#### [Objective]
According to the blog post on logging from Flask to Elasticsearch, on which IP address and TCP port does Logstash run?

#### [Extract]
(begin)

Tech Chorus

Logging From Flask Application To ElasticSearch Via Logstash

written by Sudheer Satyanarayana on 2020-06-01

In this blog post, I will explain how to send logs from Flask application to Elasticsearch via Logstash. As a bonus, I will show how to view the logs in Kibana. No prior working knowledge of the Elastic stack is expected.

Prerequisites

Our log pipeline:

Flask application -> python-logstash-async -> Logstash -> Elasticsearch

Flask Logstash Elasticsearch Kibana Pipeline

You can view the logs in Kibana. Or you can query Elasticsearch directly manually or from another application.

Flask application environment setup

For this example, I used the CentOS 8 stream Linux distribution. You are free to use the distribution of your choice. If you are using another distribution adjust the commands.

sudo dnf install python36 vim-enhanced screen
python3 -m venv myenv
source myenv/bin/activate
pip install flask

Minimal Flask application

Let's start with the minimal Flask application from the official quick start guide.

from flask import Flask
app = Flask(__name__)

@app.route('/')
def hello_world():
    return 'Hello, World!'

Start the application:

export FLASK_APP=hello.py
export FLASK_ENV=development
flask run

Send a request to the Flask application

curl localhost:5000

Add a logging line and view the log entry in stdout

from flask import Flask
app = Flask(__name__)

@app.route('/')
def hello_world():
    app.logger.info("Hello there")
    return 'Hello, World!'

Here's my terminal output:

(myenv) [vagrant@dev-c8-01 flask-app]$ flask run
 * Serving Flask app "hello.py" (lazy loading)
 * Environment: development
 * Debug mode: on
 * Running on http://127.0.0.1:5000/ (Press CTRL+C to quit)
 * Restarting with stat
 * Debugger is active!
 * Debugger PIN: 223-107-058
[2020-05-31 13:19:49,981] INFO in hello: Hello there
127.0.0.1 - - [31/May/2020 13:19:49] "GET / HTTP/1.1" 200 -

So far, so good.

Yes, I use Vagrant.

Let's install the Python package python-logstash-async:

pip install python-logstash-async

python-logstash-async helps you ship logs from your Flask application to Logstash. As you can expect from the name, the connection to Logstash is handled asynchronously.

Import the log handler and formatter.

from logstash_async.handler import AsynchronousLogstashHandler
from logstash_async.formatter import FlaskLogstashFormatter

Configure Logstash. In this example, we use Python variables in the hello.py file.

LOGSTASH_HOST = "192.168.200.19"
LOGSTASH_DB_PATH = "/home/vagrant/app-data/flask_logstash.db"
LOGSTASH_TRANSPORT = "logstash_async.transport.BeatsTransport"
LOGSTASH_PORT = 5044

We are stating that the Logstash runs on the IP address, 192.168.200.19 on the TCP port 5044. Remember, the port has to be an integer. The python-logstash-async package offers a few options for the transport protocol. We chose the Beats Transport, because it is one of the popular input sources for Logstash. You can expect Logstash to accept data on the Beats port in many common Logstash configurations. On the server where the Flask application runs, you have to select a path at which python-logstash-async stores temporary data. In my example, it is /home/vagrant/app-data/flask_logstash.db.

(end)

(Data excerpts)

(begin)

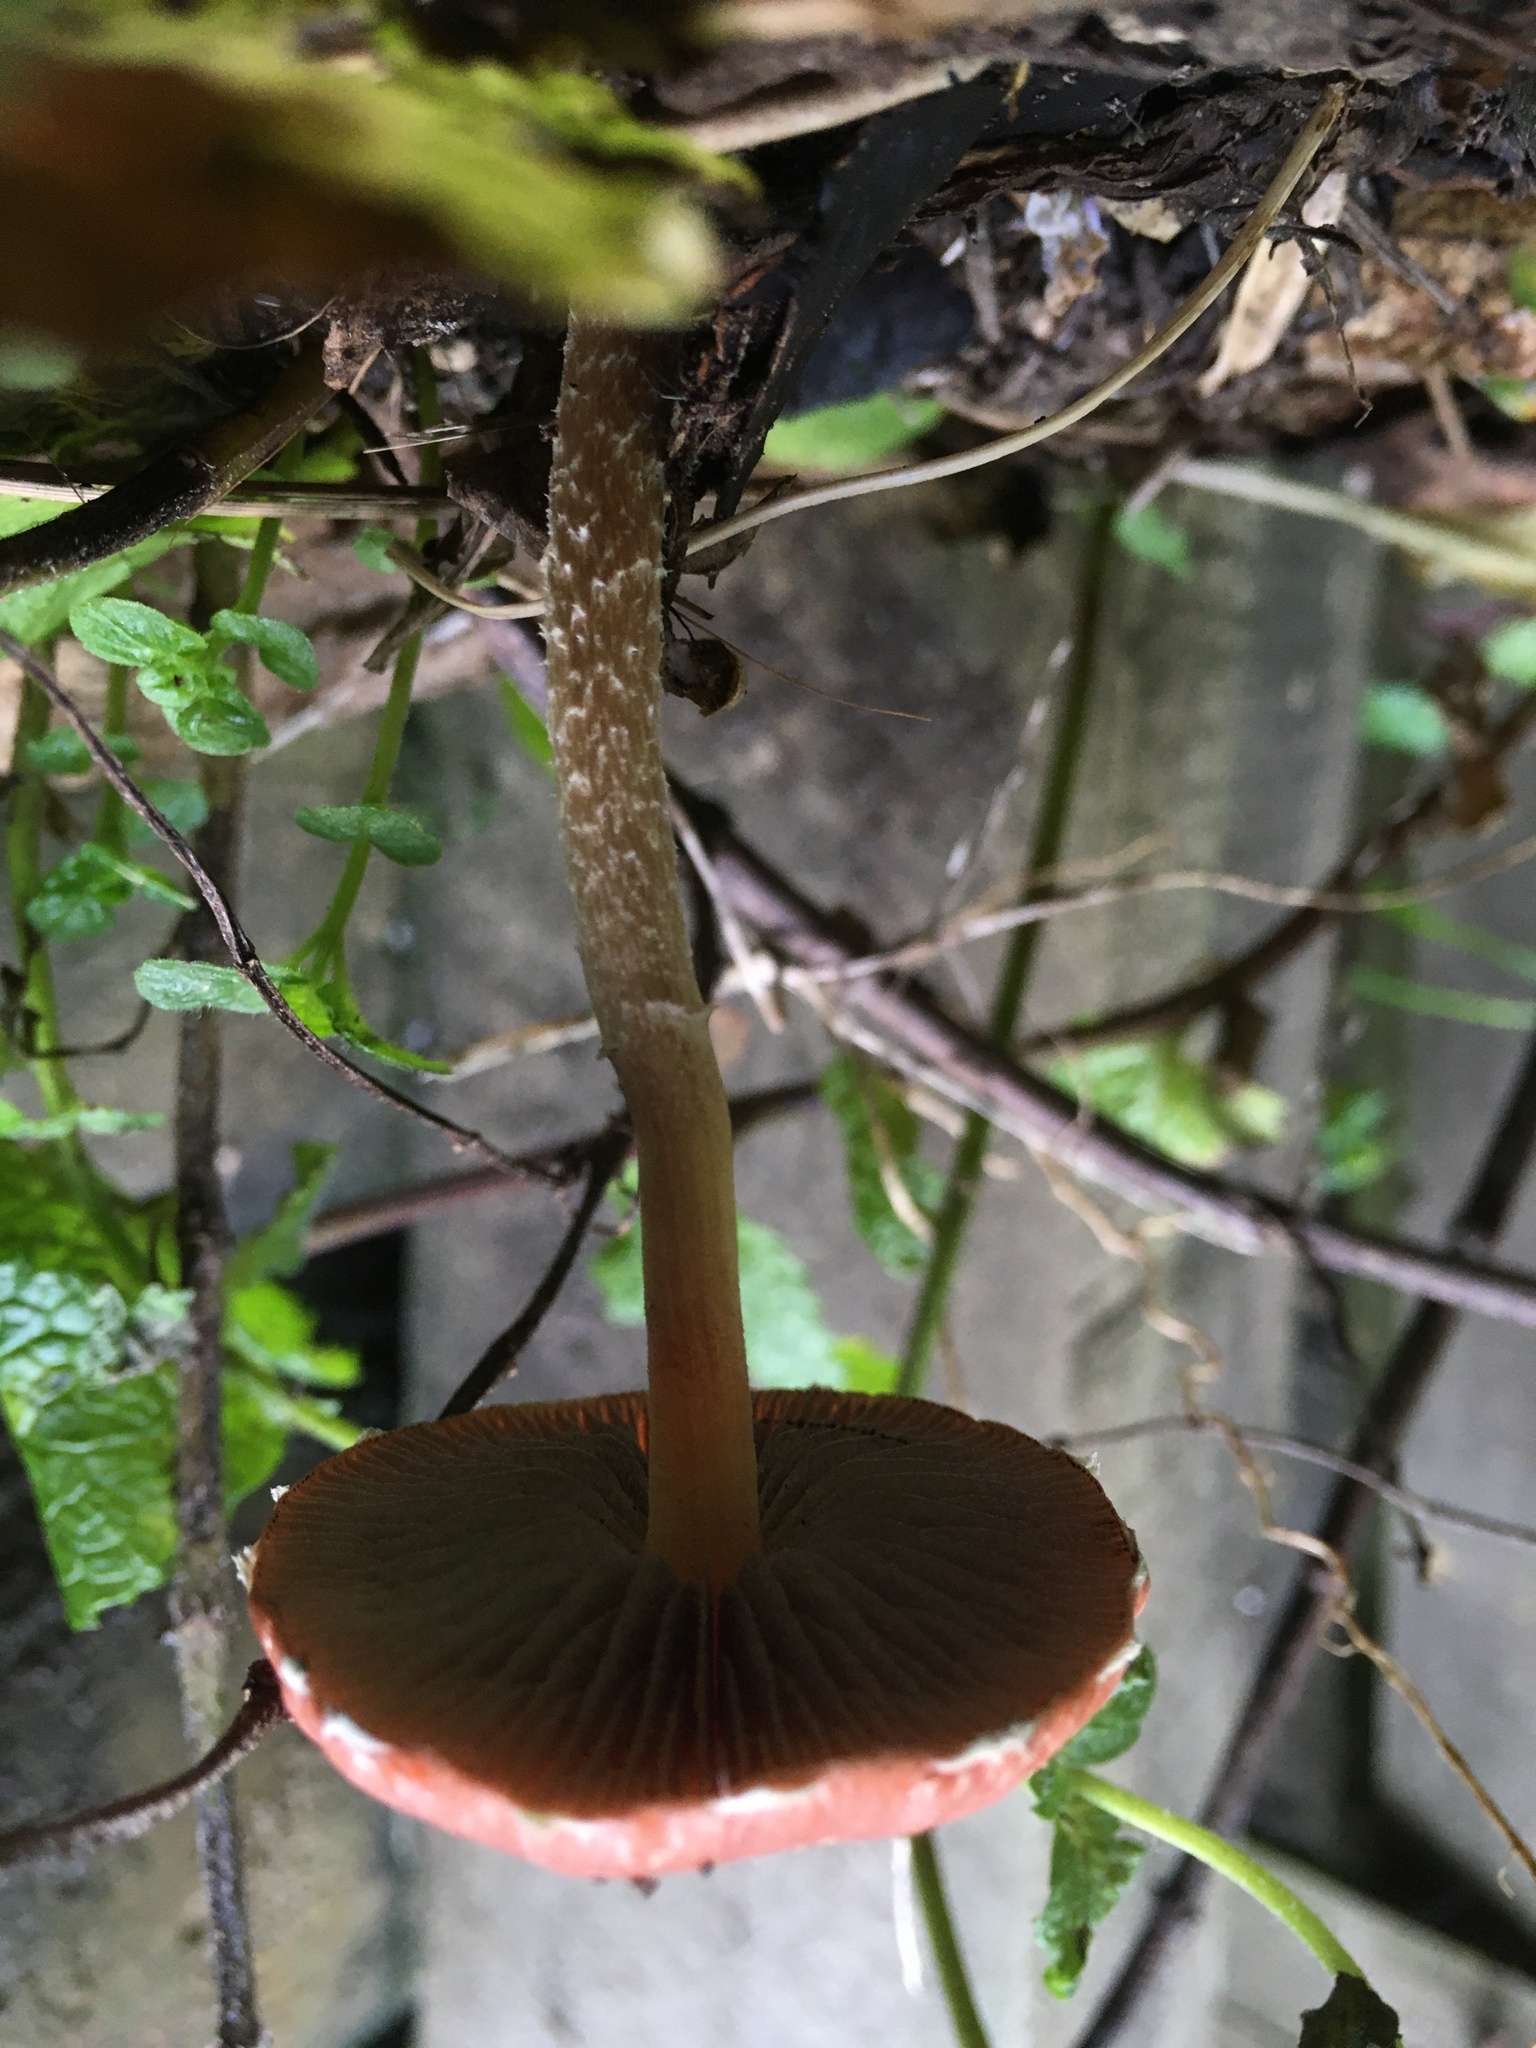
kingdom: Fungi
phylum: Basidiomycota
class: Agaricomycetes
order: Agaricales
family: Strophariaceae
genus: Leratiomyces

(end)

#### [Exercise output]
Logstash runs on IP address 192.168.200.19 on TCP port 5044.